In English I usually use the following phrase to express my feelings: I am getting...
For example:
"I am getting tired" or "I am getting hungry" or "I am getting excited". So I would like to know how to say "I am getting ..." in dutch.

Thank you in advance!
Goedenavond!


----------



## Peterdg

It depends.

I'm getting tired = Ik word moe
I'm getting hungry = Ik krijg honger ("Ik word hongerig" is theoretically possible but no one would ever say that)
I'm getting excited = Ik word enthousiast.


----------



## YellowOnline

The English Present Continuous does not exist in Dutch so you need to use the Simple Present - Praesens, called OTT ("Onvoltooid Tegenwoordige Tijd") in Dutch. The usual translation of the verb would be with "worden" ("to become"), eg. "Ik word moe", "Ik word hongerig" and "Ik word opgewonden". Even though these are grammatically correct, Dutch speakers will seldom use those and opt for the verbs "zijn" ("to be") or "hebben" ("to have") instead, eg. "Ik ben moe", "Ik heb honger" and "Ik ben opgewonden". The different auxiliary verbs make it a bit more complicated of course, but it gets even trickier because other verbs can be used auxiliary too and some of those forms have become expressions for which there is, as far as I know, no rule. The most common translations of your examples would be resp. "Ik word moe" "Ik krijg honger" and "Ik geraak opgewonden". Note that more complicated constructions are common too, e.g. "Ik ben moe aan het worden", which is actually the closest you can get in Dutch to the English Simple Present (by using "aan het").

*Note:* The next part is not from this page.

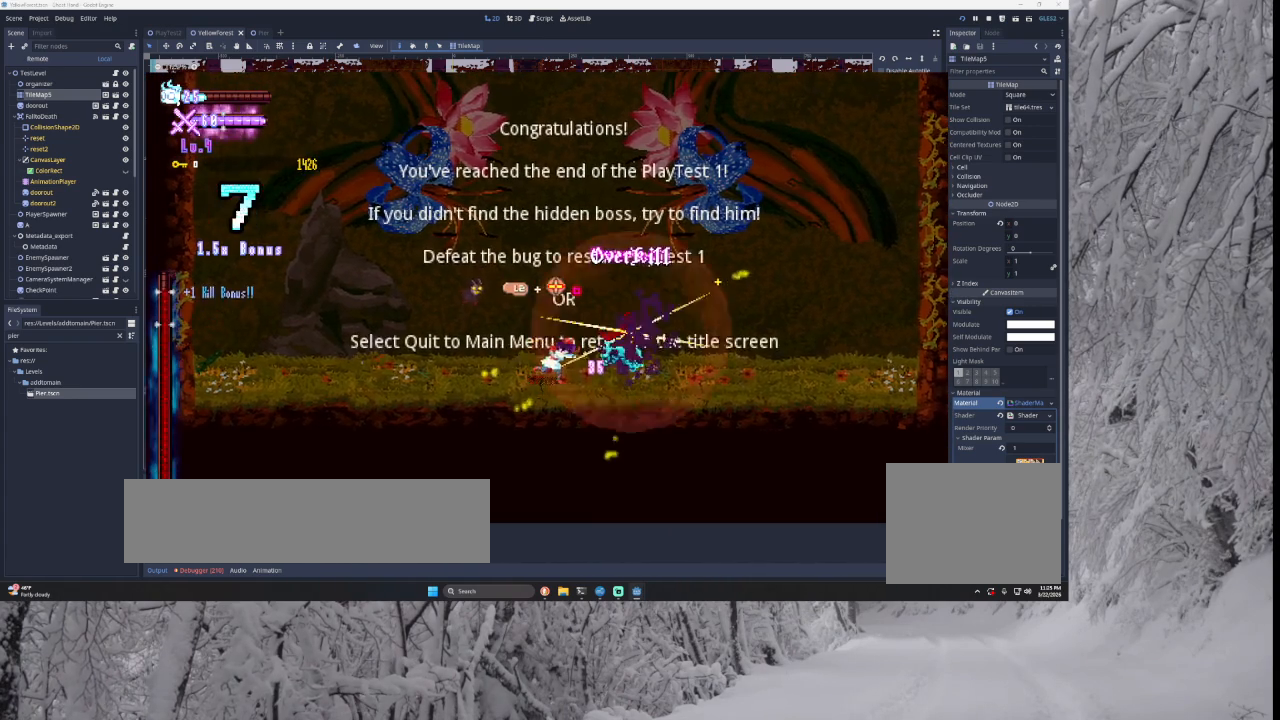
{"buttons": [], "left_stick": "right", "right_stick": "center", "events": [[100, "SQUARE", "down"], [133, "CROSS", "down"], [200, "CROSS", "up"], [200, "SQUARE", "up"], [400, "left_stick", "right"]]}
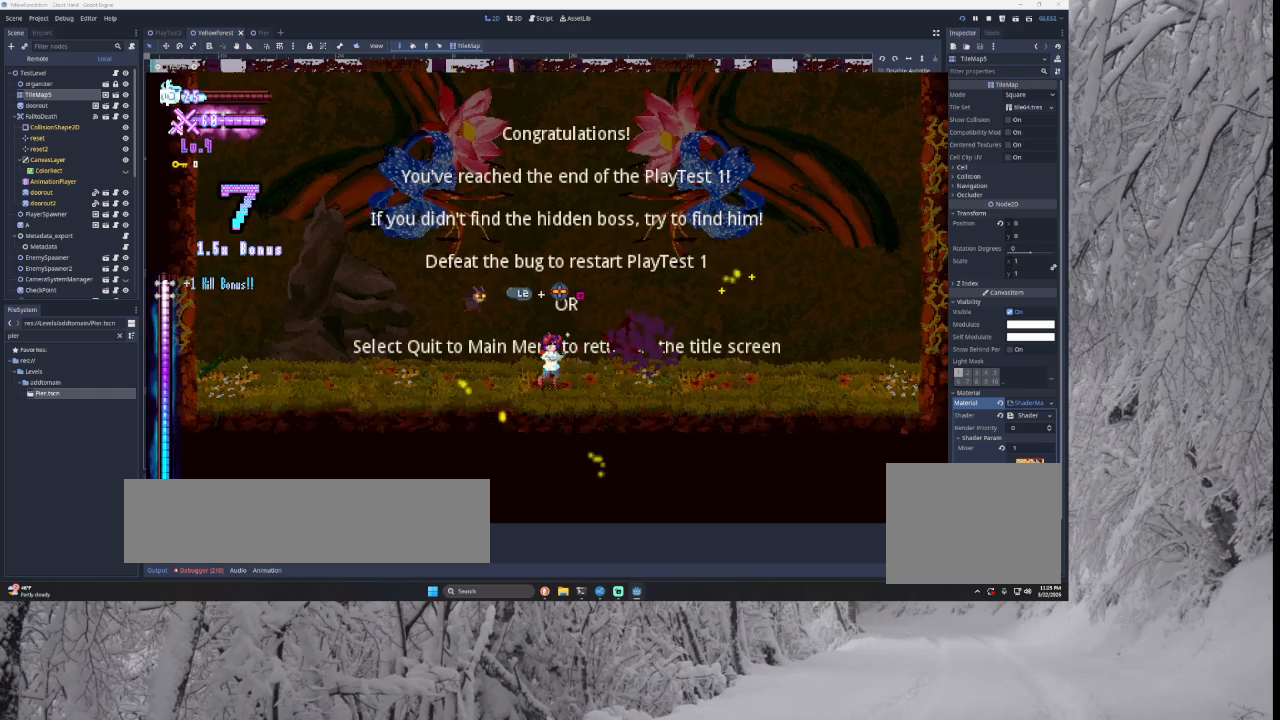
{"buttons": [], "left_stick": "right", "right_stick": "center", "events": []}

Somehow I don't think my post is very motivating...


----------



## mirind4

@Peterdg thanks!

@YellowOnline thank you too! I think, your post is very nice! That's what I like most, a long, detailed explanation! I am fascinated by any languages, especially by the Dutch! More difficult a part of the language is, more I like it  

Have a nice day!


----------



## Sjonger

I think we usually express this concept with the use of 'ik begin': Ik begin (me) nu / nu toch / onderhand / echt / echt wel wat / een beetje moe te worden / honger te krijgen / op te winden / boos te worden, etc.


----------



## mirind4

thanks Sjonger!


----------



## Timidinho

In theory "Ik ben moe wordend(e)" would also be correct, but of course it sounds ridiculous and no one ever says that.


----------



## mirind4

okay, thanks for the info anyway!


----------



## ThomasK

In Vlaanderen (en NL) is "Ik *raak *... " heel gangbaar... Inzake "Ik word" eventueel ook: "ik word *stilaan *..."


----------



## YellowOnline

ThomasK said:


> In Vlaanderen (en NL) is "Ik *raak *... " heel gangbaar... Inzake "Ik word" eventueel ook: "ik word *stilaan *..."



Of: "Ik ben <ADJ> aan het geraken."


----------